Before-and-after change data:
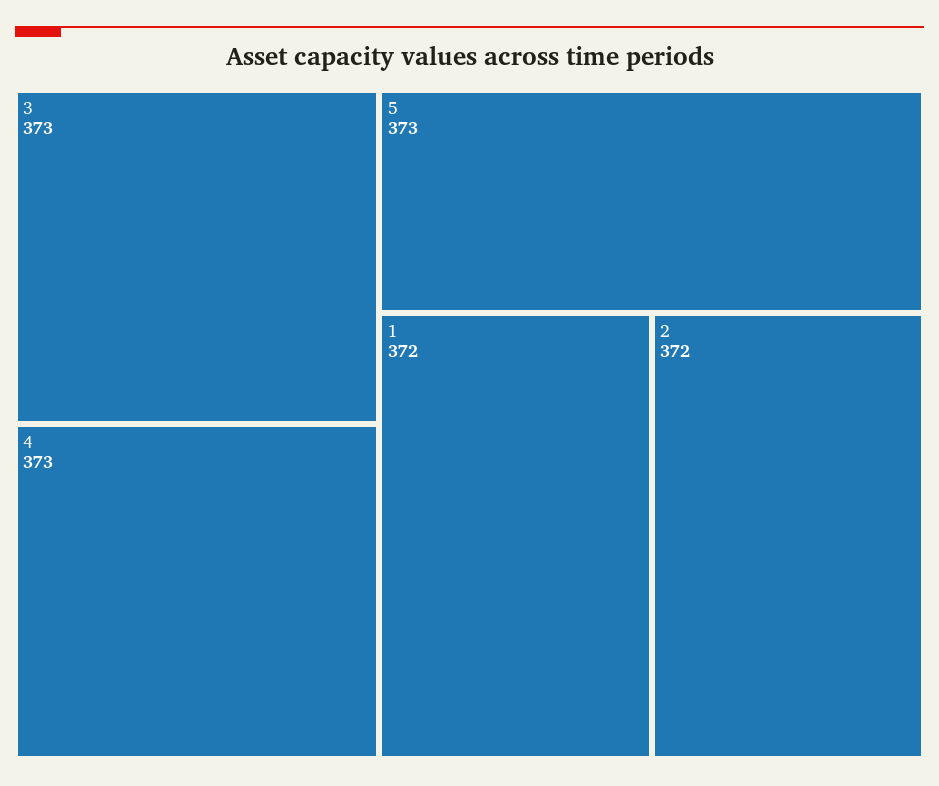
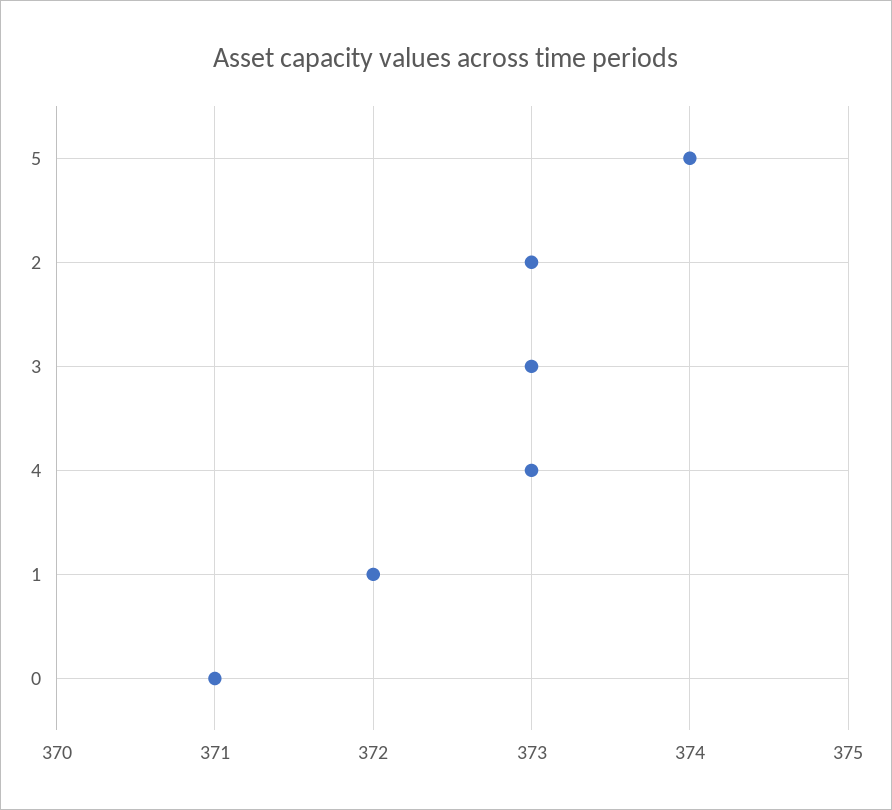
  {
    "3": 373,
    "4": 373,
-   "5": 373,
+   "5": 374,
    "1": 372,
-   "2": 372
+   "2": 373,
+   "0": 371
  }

* * *

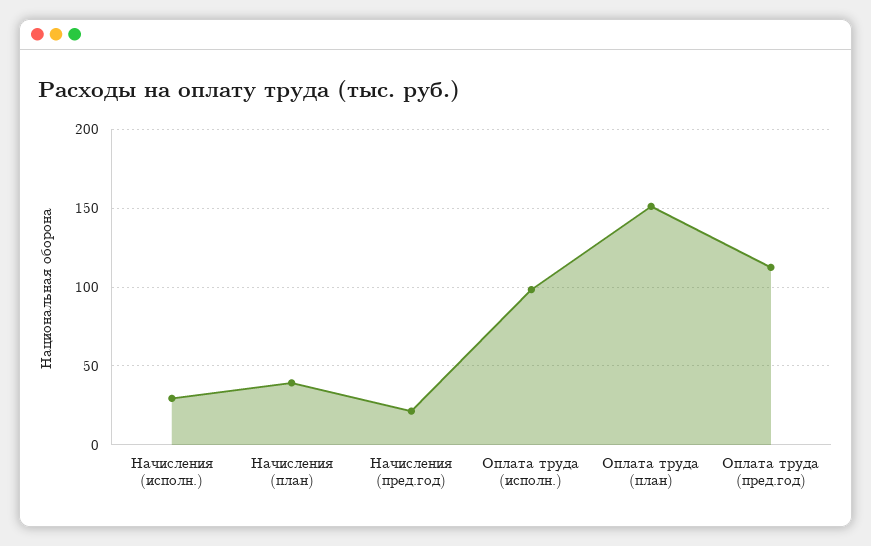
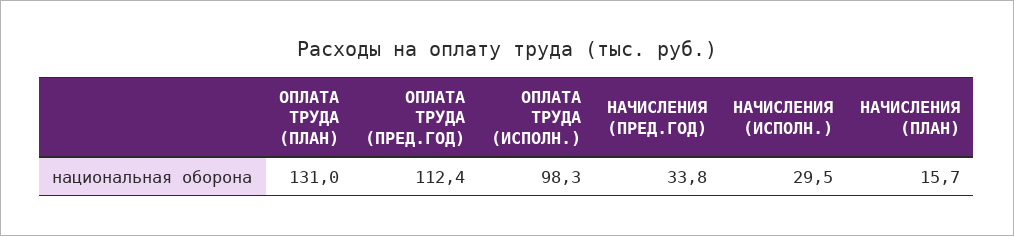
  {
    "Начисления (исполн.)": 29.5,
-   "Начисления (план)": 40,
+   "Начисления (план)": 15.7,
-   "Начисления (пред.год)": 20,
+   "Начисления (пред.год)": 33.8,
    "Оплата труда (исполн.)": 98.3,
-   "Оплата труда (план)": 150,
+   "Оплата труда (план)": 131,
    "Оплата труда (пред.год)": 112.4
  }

-- Exercise brief --
Go through the data and return each line where the word "пред" appears.

-- Answer for the task --
-   "Начисления (пред.год)": 20,
+   "Начисления (пред.год)": 33.8,
    "Оплата труда (пред.год)": 112.4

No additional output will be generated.